Copy every line of the records below word for word, without changing anything.

─── Task input ───

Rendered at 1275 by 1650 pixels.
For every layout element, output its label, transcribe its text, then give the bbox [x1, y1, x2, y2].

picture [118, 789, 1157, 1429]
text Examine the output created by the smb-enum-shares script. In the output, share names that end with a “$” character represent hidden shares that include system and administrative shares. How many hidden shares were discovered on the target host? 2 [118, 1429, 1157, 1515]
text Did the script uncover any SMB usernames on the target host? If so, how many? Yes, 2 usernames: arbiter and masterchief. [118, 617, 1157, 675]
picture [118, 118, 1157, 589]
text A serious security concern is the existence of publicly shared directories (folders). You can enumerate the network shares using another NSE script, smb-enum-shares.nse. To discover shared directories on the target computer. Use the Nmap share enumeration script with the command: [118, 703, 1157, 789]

───

(Answer for the task):
Rendered at 1275 by 1650 pixels.
For every layout element, output its label, transcribe its text, then give the bbox [x1, y1, x2, y2].

picture [118, 789, 1157, 1429]
text Examine the output created by the smb-enum-shares script. In the output, share names that end with a “$” character represent hidden shares that include system and administrative shares. How many hidden shares were discovered on the target host? 2 [118, 1429, 1157, 1515]
text Did the script uncover any SMB usernames on the target host? If so, how many? Yes, 2 usernames: arbiter and masterchief. [118, 617, 1157, 675]
picture [118, 118, 1157, 589]
text A serious security concern is the existence of publicly shared directories (folders). You can enumerate the network shares using another NSE script, smb-enum-shares.nse. To discover shared directories on the target computer. Use the Nmap share enumeration script with the command: [118, 703, 1157, 789]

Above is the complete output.